[Records provided — start]

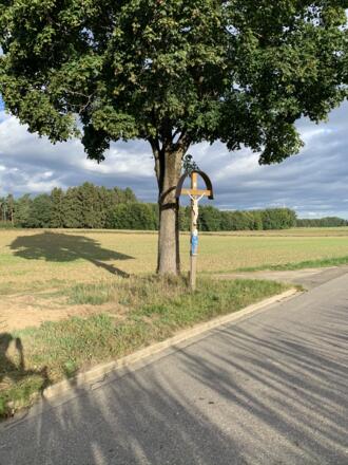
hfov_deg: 53.1
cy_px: 232
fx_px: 349
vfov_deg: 67.3
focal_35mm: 26
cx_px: 174
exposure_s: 1/1032
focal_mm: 4.25
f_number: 1.8
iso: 25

[Records provided — finish]

Print every entry verbatim and leave all pictures out.

Answer section:
hfov_deg: 53.1
cy_px: 232
fx_px: 349
vfov_deg: 67.3
focal_35mm: 26
cx_px: 174
exposure_s: 1/1032
focal_mm: 4.25
f_number: 1.8
iso: 25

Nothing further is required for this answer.